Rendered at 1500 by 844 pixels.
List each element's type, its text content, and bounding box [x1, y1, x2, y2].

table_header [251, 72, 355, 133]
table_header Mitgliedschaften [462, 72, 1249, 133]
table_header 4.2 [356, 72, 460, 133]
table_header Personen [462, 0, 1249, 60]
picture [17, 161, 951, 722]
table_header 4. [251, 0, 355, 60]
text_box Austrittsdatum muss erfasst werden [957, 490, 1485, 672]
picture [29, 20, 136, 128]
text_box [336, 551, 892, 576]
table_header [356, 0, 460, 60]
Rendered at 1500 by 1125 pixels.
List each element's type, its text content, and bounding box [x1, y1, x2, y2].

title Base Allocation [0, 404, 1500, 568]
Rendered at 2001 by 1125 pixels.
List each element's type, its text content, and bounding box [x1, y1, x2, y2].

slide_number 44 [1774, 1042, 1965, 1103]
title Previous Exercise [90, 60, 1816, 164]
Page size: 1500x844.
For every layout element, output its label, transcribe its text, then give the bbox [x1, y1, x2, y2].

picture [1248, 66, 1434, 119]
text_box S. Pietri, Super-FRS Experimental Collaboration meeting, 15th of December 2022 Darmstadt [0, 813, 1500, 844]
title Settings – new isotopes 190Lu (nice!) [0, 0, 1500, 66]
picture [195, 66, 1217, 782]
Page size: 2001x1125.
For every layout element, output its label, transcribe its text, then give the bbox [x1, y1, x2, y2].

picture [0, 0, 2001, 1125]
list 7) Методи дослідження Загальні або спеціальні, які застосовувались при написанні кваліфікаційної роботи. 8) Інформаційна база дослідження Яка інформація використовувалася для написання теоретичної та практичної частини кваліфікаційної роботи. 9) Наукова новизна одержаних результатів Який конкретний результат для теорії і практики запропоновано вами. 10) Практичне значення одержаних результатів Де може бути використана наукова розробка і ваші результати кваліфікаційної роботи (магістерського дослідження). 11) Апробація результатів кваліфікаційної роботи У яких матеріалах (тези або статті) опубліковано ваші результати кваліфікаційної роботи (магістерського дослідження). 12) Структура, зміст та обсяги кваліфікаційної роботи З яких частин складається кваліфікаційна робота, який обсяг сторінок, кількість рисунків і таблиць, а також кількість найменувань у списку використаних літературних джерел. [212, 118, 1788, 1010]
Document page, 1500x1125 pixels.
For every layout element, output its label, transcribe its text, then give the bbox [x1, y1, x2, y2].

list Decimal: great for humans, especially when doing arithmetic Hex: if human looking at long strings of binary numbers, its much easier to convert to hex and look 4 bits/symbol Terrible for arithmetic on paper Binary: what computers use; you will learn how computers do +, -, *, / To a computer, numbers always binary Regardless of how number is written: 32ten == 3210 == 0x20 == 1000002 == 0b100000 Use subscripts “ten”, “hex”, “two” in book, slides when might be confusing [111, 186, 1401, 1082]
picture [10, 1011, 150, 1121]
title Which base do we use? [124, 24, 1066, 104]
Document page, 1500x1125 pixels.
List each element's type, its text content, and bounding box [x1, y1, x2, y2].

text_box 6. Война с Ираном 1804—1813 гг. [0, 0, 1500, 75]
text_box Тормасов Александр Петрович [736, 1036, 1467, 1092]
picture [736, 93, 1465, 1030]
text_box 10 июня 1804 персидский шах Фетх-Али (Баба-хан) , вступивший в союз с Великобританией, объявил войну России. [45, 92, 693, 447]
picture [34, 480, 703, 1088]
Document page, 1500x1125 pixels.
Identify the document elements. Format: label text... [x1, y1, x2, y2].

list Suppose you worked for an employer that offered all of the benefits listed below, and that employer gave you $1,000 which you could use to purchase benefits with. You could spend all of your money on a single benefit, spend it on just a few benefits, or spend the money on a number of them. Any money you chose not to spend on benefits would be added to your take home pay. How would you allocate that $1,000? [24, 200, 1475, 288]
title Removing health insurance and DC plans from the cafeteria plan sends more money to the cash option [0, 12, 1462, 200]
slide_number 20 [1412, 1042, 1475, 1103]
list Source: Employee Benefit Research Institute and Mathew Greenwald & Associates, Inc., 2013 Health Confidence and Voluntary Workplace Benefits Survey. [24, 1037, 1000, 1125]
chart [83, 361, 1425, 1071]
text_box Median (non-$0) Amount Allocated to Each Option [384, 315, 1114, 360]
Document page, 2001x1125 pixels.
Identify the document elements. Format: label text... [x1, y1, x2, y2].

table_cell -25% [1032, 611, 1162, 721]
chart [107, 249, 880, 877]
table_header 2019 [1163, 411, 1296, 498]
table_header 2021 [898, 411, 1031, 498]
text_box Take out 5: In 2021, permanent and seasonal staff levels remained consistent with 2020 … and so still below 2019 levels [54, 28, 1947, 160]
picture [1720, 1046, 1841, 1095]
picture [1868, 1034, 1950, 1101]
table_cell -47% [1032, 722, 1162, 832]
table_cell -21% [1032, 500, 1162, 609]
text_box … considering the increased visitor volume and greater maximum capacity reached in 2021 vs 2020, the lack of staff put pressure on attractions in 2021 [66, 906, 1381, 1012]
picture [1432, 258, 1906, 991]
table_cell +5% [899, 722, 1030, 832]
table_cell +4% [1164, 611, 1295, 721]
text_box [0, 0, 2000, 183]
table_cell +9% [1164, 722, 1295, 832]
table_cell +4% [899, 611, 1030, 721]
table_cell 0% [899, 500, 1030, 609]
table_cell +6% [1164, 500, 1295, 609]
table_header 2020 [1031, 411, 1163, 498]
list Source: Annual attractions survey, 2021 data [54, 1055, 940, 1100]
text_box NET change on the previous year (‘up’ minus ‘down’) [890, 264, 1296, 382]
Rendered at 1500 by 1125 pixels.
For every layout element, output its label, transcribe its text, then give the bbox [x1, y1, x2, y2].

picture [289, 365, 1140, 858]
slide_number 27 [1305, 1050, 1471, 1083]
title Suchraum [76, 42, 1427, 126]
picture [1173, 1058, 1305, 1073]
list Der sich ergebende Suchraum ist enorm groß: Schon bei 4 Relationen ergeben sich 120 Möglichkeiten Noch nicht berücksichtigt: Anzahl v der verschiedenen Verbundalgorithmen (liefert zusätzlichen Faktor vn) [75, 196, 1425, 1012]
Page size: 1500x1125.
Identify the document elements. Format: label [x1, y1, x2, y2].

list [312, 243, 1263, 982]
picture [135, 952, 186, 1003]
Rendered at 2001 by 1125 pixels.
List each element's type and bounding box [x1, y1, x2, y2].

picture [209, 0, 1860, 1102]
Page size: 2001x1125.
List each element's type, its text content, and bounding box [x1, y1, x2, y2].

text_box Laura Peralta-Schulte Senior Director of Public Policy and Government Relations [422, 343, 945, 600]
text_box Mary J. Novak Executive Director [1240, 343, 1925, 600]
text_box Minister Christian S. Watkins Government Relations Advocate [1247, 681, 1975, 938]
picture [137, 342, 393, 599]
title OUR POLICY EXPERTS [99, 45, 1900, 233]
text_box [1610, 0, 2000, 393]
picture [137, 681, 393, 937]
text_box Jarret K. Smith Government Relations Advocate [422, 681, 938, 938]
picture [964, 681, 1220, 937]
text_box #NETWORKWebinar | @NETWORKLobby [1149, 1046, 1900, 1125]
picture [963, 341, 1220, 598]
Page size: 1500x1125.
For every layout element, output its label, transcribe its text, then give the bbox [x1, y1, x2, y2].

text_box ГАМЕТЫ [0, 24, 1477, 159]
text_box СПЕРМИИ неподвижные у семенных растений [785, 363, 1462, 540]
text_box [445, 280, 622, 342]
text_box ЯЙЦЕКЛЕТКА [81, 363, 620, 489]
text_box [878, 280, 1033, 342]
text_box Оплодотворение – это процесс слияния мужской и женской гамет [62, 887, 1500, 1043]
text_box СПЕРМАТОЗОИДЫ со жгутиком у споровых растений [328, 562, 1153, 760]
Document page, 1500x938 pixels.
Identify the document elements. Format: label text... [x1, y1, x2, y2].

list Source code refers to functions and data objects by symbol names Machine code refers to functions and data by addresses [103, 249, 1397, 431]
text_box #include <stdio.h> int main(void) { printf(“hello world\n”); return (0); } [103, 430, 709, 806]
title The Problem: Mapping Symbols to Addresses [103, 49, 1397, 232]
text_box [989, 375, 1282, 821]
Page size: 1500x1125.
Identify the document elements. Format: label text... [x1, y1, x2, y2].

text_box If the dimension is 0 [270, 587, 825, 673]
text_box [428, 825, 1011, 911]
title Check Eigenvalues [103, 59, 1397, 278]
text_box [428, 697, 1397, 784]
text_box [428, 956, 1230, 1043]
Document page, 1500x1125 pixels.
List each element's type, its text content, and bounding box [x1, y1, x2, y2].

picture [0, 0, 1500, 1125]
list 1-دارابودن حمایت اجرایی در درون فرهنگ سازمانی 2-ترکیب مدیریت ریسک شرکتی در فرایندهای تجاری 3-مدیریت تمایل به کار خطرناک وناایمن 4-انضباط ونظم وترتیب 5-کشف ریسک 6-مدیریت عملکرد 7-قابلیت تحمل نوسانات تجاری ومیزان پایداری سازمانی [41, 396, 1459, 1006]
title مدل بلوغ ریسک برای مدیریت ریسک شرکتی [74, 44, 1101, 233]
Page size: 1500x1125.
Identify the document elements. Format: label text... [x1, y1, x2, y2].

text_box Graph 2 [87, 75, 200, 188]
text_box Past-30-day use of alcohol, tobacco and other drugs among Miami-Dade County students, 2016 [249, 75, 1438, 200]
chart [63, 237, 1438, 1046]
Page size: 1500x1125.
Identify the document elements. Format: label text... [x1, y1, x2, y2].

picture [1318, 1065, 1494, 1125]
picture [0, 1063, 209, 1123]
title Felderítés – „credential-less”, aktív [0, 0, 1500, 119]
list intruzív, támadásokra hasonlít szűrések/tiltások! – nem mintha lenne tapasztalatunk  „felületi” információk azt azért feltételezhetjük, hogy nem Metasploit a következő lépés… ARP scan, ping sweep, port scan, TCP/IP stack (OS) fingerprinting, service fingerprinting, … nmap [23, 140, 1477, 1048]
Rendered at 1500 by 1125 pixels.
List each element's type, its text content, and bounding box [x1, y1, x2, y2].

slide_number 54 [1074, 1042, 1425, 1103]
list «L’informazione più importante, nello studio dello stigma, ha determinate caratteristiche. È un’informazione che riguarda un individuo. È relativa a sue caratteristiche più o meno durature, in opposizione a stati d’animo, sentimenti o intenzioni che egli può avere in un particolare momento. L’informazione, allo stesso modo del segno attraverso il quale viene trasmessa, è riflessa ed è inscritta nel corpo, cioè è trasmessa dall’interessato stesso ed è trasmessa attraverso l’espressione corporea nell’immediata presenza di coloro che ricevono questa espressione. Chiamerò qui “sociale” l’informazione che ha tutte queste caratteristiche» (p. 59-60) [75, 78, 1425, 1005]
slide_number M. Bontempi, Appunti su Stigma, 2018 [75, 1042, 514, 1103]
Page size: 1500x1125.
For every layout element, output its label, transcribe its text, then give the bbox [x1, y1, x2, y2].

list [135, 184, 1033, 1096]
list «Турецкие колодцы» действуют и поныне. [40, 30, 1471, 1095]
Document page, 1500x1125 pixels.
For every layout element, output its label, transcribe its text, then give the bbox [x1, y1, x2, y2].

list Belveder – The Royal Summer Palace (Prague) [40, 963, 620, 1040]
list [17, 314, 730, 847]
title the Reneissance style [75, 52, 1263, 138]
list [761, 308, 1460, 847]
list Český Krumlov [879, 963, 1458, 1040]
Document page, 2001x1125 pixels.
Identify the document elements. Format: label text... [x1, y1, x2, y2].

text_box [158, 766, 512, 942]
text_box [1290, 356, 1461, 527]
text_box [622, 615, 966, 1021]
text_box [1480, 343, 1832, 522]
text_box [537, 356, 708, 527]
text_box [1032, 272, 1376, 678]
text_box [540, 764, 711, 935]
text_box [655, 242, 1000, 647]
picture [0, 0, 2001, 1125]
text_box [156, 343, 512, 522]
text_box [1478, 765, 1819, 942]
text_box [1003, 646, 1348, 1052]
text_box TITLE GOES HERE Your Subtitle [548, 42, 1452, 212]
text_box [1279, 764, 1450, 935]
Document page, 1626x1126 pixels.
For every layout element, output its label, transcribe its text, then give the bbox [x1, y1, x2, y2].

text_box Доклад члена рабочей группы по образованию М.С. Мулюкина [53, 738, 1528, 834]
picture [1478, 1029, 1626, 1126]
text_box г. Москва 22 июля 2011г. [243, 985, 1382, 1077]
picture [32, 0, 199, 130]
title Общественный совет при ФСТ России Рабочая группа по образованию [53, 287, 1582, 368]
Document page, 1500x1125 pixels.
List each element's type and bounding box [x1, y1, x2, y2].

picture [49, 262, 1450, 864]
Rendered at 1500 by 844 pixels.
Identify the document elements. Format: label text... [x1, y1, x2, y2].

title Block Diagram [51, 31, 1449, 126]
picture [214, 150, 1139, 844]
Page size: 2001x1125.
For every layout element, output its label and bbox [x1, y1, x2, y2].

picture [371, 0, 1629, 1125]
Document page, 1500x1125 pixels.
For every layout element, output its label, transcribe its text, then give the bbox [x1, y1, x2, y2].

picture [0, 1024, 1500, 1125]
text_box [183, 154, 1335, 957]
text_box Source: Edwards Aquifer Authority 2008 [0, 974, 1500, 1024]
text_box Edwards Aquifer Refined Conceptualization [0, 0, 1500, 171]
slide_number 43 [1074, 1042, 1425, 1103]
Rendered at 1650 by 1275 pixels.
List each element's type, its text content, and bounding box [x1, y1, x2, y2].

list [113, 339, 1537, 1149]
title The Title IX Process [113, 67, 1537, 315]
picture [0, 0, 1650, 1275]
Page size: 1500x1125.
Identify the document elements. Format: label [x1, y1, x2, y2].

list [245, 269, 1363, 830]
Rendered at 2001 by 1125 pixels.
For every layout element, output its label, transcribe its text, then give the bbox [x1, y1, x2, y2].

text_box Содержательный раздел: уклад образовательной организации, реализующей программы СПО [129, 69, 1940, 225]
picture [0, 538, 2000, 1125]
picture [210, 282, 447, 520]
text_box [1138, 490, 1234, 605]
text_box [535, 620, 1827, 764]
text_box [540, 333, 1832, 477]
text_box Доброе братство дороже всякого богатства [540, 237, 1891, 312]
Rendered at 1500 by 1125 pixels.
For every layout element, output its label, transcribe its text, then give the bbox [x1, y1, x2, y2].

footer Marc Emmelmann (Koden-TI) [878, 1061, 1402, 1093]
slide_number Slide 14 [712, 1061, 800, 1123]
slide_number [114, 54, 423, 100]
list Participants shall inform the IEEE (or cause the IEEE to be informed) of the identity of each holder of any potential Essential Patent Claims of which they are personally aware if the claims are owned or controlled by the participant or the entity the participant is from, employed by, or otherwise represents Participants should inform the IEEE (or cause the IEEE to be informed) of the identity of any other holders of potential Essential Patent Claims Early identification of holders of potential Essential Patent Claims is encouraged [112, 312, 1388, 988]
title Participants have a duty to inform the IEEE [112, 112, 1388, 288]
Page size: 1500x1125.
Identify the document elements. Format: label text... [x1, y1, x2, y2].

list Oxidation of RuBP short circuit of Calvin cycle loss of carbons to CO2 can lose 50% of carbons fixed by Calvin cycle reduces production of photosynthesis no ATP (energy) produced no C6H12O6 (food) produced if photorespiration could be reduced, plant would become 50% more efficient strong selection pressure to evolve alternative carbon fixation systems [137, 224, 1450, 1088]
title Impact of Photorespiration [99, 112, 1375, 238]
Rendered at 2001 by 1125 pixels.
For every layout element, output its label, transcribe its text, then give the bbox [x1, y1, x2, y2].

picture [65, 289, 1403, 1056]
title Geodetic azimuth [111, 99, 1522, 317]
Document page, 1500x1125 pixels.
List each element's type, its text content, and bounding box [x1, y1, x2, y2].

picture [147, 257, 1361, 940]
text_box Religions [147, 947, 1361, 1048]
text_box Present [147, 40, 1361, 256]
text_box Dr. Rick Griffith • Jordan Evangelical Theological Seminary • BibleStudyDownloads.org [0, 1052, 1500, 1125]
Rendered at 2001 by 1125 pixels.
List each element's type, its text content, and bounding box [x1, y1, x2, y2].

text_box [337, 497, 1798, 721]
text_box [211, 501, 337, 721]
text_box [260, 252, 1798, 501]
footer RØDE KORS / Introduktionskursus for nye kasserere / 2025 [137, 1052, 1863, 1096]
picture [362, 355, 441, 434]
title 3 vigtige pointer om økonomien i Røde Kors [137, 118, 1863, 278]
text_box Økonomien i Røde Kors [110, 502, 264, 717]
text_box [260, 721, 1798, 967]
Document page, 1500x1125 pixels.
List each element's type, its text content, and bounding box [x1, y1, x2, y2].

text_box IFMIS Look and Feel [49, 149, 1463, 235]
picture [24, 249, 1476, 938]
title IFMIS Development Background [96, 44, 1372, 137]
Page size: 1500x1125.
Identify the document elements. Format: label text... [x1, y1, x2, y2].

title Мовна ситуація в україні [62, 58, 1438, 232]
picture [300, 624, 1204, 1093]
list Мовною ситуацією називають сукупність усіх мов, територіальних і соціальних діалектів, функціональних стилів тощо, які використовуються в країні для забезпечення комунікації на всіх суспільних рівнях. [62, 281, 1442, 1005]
○ ○ ○ ○
All that should be written out is the stretch of lines above between the one holding "text_box [1478, 765, 1819, 942]" and the one holding "Document page, 1626x1126 pixels.", inclusive, exactly as given.

text_box [1478, 765, 1819, 942]
text_box [1003, 646, 1348, 1052]
text_box TITLE GOES HERE Your Subtitle [548, 42, 1452, 212]
text_box [1279, 764, 1450, 935]
Document page, 1626x1126 pixels.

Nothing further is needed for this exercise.